EXTRACTED DATA below:

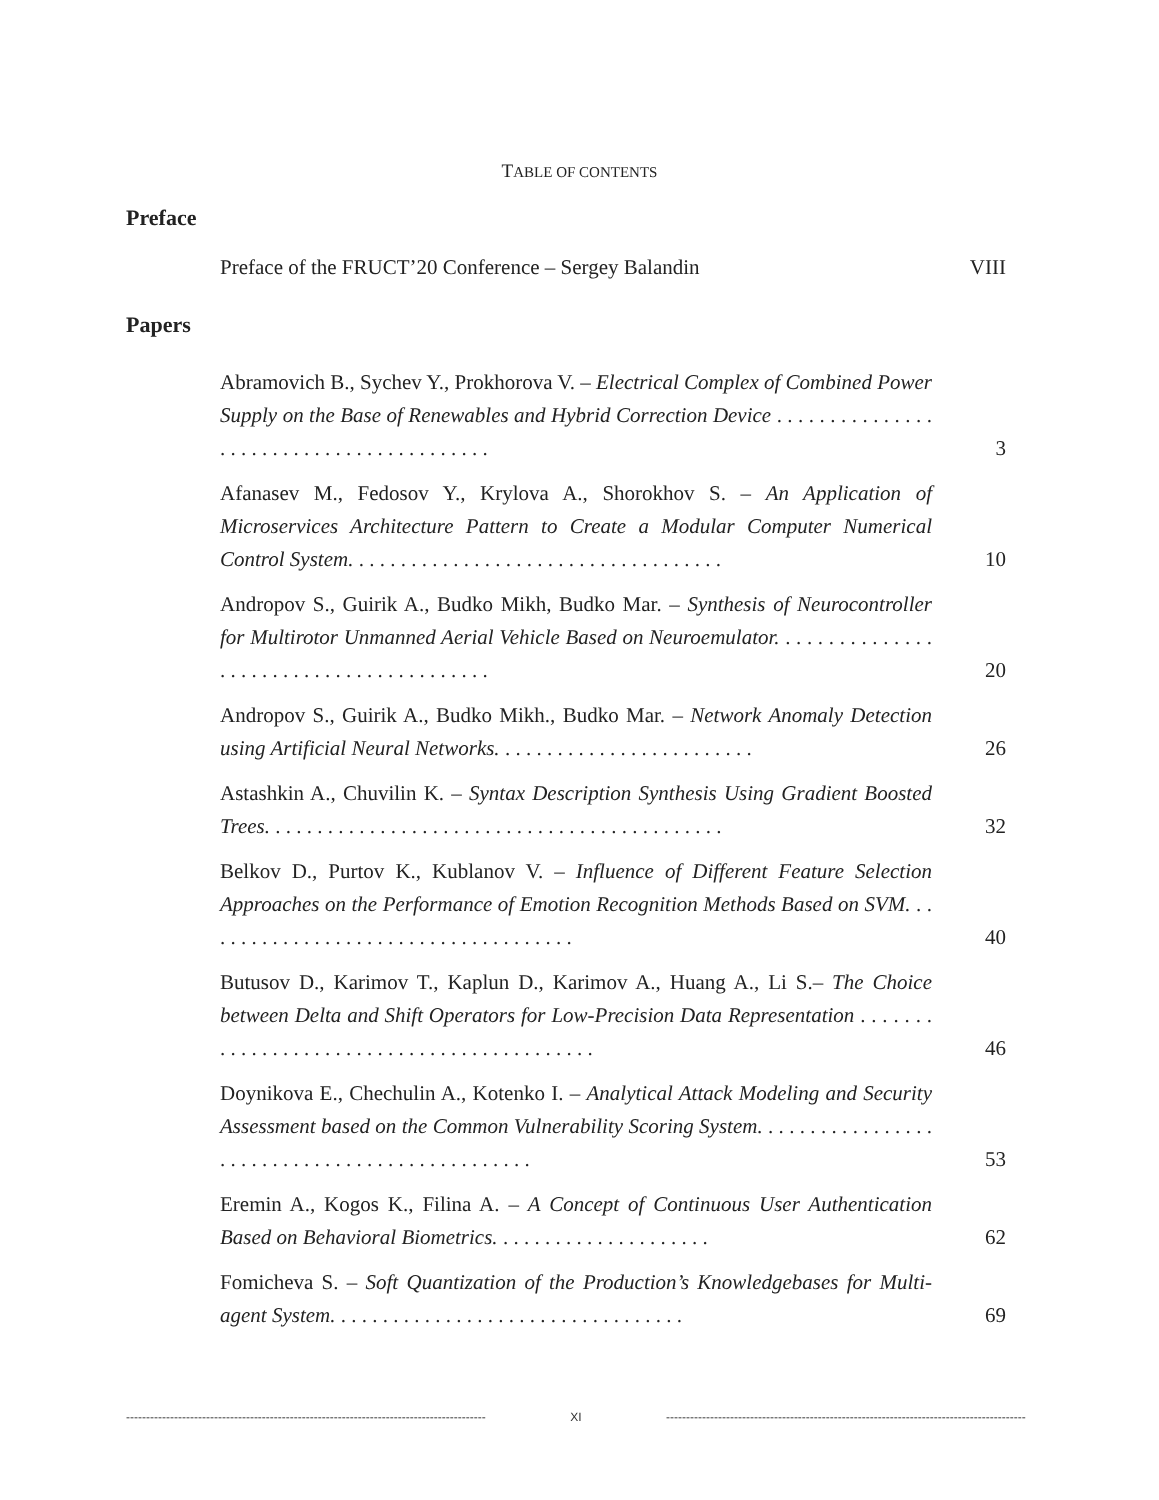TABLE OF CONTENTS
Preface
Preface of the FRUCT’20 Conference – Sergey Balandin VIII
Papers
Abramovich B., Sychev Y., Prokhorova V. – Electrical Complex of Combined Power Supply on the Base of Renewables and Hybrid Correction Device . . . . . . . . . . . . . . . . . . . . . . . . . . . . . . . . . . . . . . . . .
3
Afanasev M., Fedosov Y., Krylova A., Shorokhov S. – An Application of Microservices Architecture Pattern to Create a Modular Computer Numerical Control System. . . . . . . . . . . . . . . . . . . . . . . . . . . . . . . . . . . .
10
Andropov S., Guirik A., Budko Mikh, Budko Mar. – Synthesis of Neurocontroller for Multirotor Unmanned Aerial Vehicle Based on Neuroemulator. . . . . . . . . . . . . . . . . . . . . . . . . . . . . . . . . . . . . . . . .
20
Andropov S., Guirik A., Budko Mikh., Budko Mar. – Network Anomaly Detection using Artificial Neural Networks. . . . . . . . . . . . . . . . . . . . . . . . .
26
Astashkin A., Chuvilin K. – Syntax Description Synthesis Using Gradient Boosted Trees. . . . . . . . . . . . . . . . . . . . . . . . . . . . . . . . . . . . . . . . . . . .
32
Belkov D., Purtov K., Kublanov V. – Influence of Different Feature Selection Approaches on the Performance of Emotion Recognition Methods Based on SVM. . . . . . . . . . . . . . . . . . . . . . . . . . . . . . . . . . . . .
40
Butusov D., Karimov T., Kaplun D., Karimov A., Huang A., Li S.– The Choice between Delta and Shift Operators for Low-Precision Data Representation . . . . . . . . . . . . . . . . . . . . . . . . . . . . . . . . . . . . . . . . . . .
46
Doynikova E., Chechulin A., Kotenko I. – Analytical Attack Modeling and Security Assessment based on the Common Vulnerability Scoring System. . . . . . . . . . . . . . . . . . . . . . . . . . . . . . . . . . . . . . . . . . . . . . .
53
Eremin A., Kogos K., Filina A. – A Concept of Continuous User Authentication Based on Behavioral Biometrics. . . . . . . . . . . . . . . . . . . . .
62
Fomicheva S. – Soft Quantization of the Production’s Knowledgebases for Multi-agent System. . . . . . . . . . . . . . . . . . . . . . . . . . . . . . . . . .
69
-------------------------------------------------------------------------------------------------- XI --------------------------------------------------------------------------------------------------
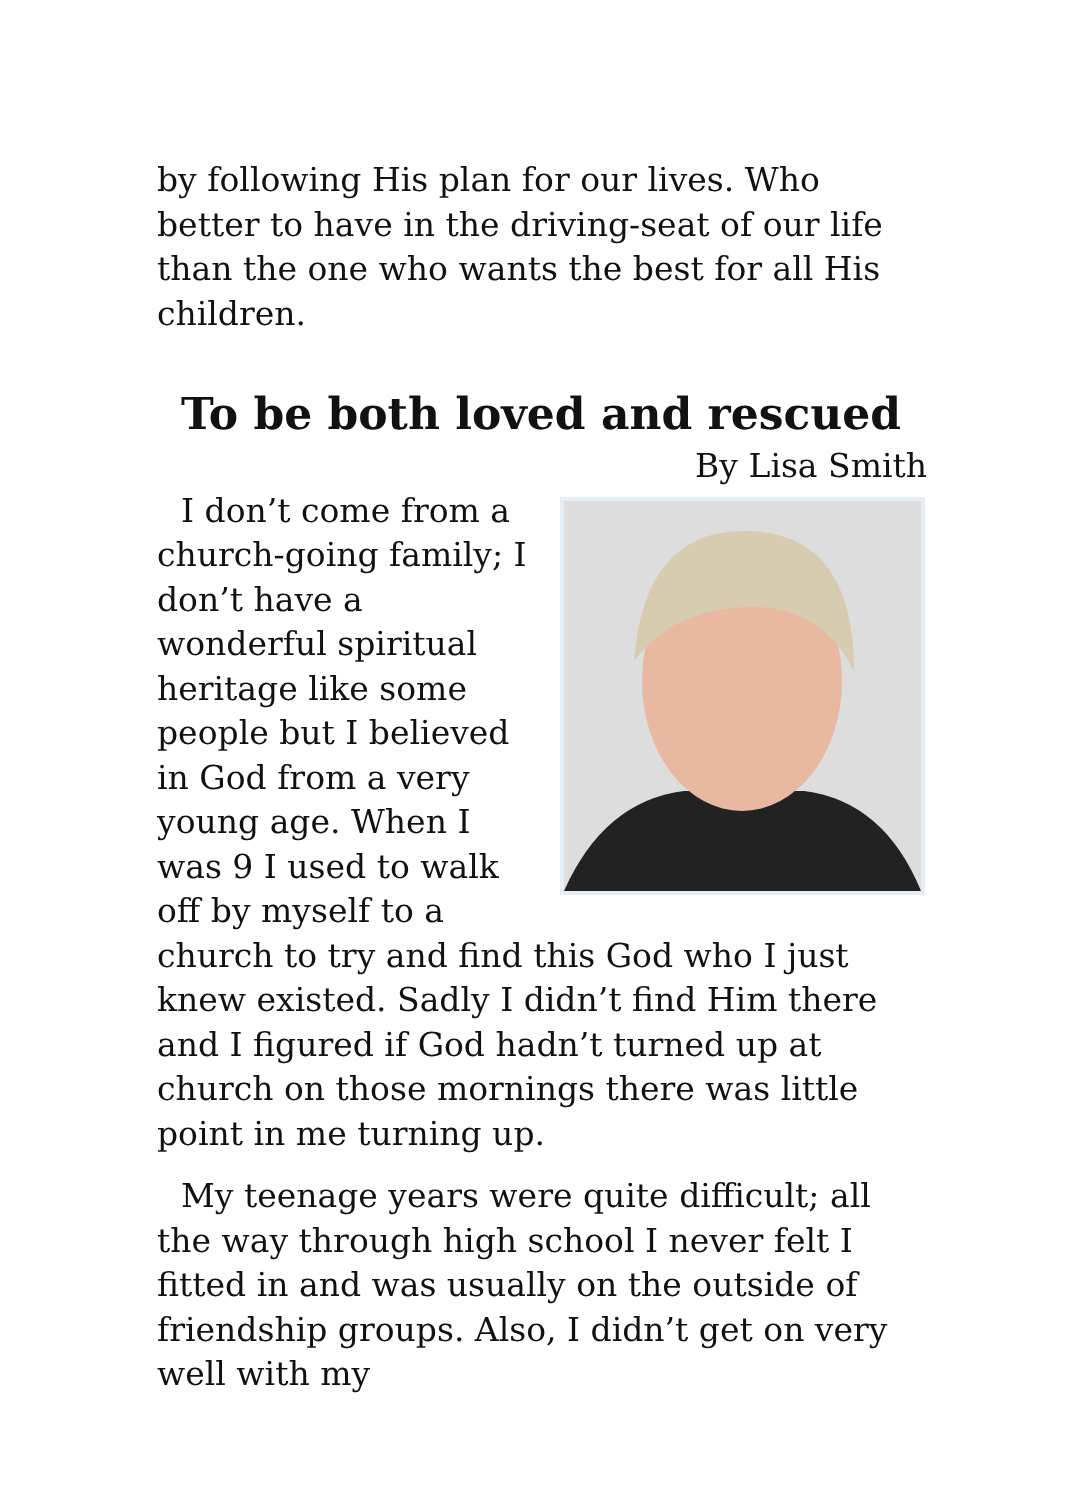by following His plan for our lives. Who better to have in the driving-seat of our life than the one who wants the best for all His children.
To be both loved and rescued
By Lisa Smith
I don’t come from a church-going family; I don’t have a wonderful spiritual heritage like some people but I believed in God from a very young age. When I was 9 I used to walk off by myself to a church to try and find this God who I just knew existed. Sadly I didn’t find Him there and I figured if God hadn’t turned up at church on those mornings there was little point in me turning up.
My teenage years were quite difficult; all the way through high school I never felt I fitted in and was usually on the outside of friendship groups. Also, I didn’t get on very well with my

End of EXTRACTED DATA.

→ TASK REQUIREMENTS
Each line above is to be repeated exactly as written; no picture is carried over.

→ ANSWER AREA
TABLE OF CONTENTS
Preface
Preface of the FRUCT’20 Conference – Sergey Balandin VIII
Papers
Abramovich B., Sychev Y., Prokhorova V. – Electrical Complex of Combined Power Supply on the Base of Renewables and Hybrid Correction Device . . . . . . . . . . . . . . . . . . . . . . . . . . . . . . . . . . . . . . . . .
3
Afanasev M., Fedosov Y., Krylova A., Shorokhov S. – An Application of Microservices Architecture Pattern to Create a Modular Computer Numerical Control System. . . . . . . . . . . . . . . . . . . . . . . . . . . . . . . . . . . .
10
Andropov S., Guirik A., Budko Mikh, Budko Mar. – Synthesis of Neurocontroller for Multirotor Unmanned Aerial Vehicle Based on Neuroemulator. . . . . . . . . . . . . . . . . . . . . . . . . . . . . . . . . . . . . . . . .
20
Andropov S., Guirik A., Budko Mikh., Budko Mar. – Network Anomaly Detection using Artificial Neural Networks. . . . . . . . . . . . . . . . . . . . . . . . .
26
Astashkin A., Chuvilin K. – Syntax Description Synthesis Using Gradient Boosted Trees. . . . . . . . . . . . . . . . . . . . . . . . . . . . . . . . . . . . . . . . . . . .
32
Belkov D., Purtov K., Kublanov V. – Influence of Different Feature Selection Approaches on the Performance of Emotion Recognition Methods Based on SVM. . . . . . . . . . . . . . . . . . . . . . . . . . . . . . . . . . . . .
40
Butusov D., Karimov T., Kaplun D., Karimov A., Huang A., Li S.– The Choice between Delta and Shift Operators for Low-Precision Data Representation . . . . . . . . . . . . . . . . . . . . . . . . . . . . . . . . . . . . . . . . . . .
46
Doynikova E., Chechulin A., Kotenko I. – Analytical Attack Modeling and Security Assessment based on the Common Vulnerability Scoring System. . . . . . . . . . . . . . . . . . . . . . . . . . . . . . . . . . . . . . . . . . . . . . .
53
Eremin A., Kogos K., Filina A. – A Concept of Continuous User Authentication Based on Behavioral Biometrics. . . . . . . . . . . . . . . . . . . . .
62
Fomicheva S. – Soft Quantization of the Production’s Knowledgebases for Multi-agent System. . . . . . . . . . . . . . . . . . . . . . . . . . . . . . . . . .
69
-------------------------------------------------------------------------------------------------- XI --------------------------------------------------------------------------------------------------
by following His plan for our lives. Who better to have in the driving-seat of our life than the one who wants the best for all His children.
To be both loved and rescued
By Lisa Smith
I don’t come from a church-going family; I don’t have a wonderful spiritual heritage like some people but I believed in God from a very young age. When I was 9 I used to walk off by myself to a church to try and find this God who I just knew existed. Sadly I didn’t find Him there and I figured if God hadn’t turned up at church on those mornings there was little point in me turning up.
My teenage years were quite difficult; all the way through high school I never felt I fitted in and was usually on the outside of friendship groups. Also, I didn’t get on very well with my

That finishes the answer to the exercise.